┌─ Reading text

The victims of a tragic double homicide along the Alaska Highway this week were globetrotting adventurers who were "deeply in love" and had just begun a road trip in Canada, family say.
Lucas Fowler of Australia and Chynna Deese of North Carolina had visited Europe, Central America, and Asia after meeting in a hostel in Croatia in 2017, according to family. They were in Canada to spend time working on a cattle ranch and visiting the country's iconic national parks, Deese's brother, British, said.
“They were deeply in love,” he told the Charlotte Observer in North Carolina.
“They met traveling and that’s just what they did - travel. He was working in Canada and they were planning an extensive road trip there for three weeks. They were going to spend a week on the ranch and the second half of the trip going to national parks in Canada.”
Their travels had just begun when they were reportedly shot dead sometime after their van broke down just south of the Liard Hot Springs, a provincial park popular among locals and Alaska Highway tourists. It's prompted an international surge of media and police attention to the remote part of Northeast B.C.
RCMP have released few details, but have appealed for any witnesses who saw or spoke to Fowler and Deese to come forward and help investigators establish a timeline of their deaths sometime between the afternoon of Sunday, July 14, and the morning of Monday, July 15.
Officials said Friday they were "not in a position" to release details about how the couple was killed, however, Australian police have said they were shot.
"Our briefing has been that they were shot near the motor vehicle," Mark Jones, assistant commissioner for the New South Wales police, told reporters at the Sydney Morning Herald.
"[They were] fantastic young people who have met with what can only be described as horrific circumstances."

└─
┌─ Dataset extract

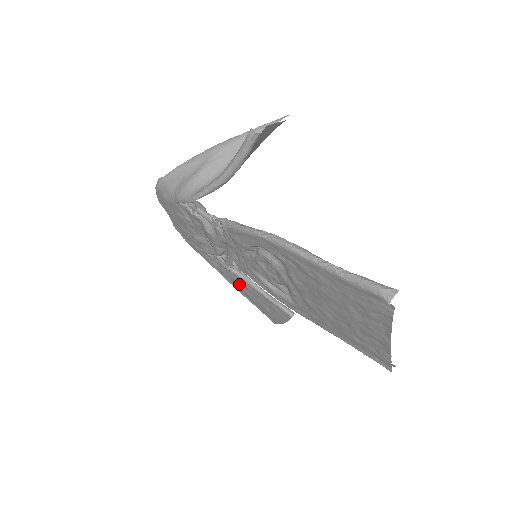
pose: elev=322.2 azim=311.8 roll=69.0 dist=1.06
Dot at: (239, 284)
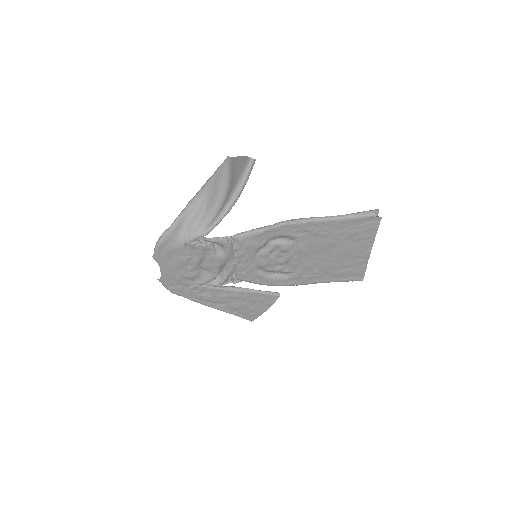
Dot at: (227, 299)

└─

• Jobs:
(1) Answer these questions using the article:
(a) Where and in what year did Lucas Fowler and Chynna Deese meet?
(b) How long was the road trip in Canada planned to last?
(c) What position does Mark Jones hold?
(2) Rewrite the passage of the article that begins with "RCMP have released" and ends with "they were shot.", swapping "Friday" for "Saturday".

• Solutions to the tasks:
(1)
(a) In a hostel in Croatia, in 2017.
(b) Three weeks.
(c) Assistant commissioner for the New South Wales police.

(2)
RCMP have released few details, but have appealed for any witnesses who saw or spoke to Fowler and Deese to come forward and help investigators establish a timeline of their deaths sometime between the afternoon of Sunday, July 14, and the morning of Monday, July 15.
Officials said Saturday they were "not in a position" to release details about how the couple was killed, however, Australian police have said they were shot.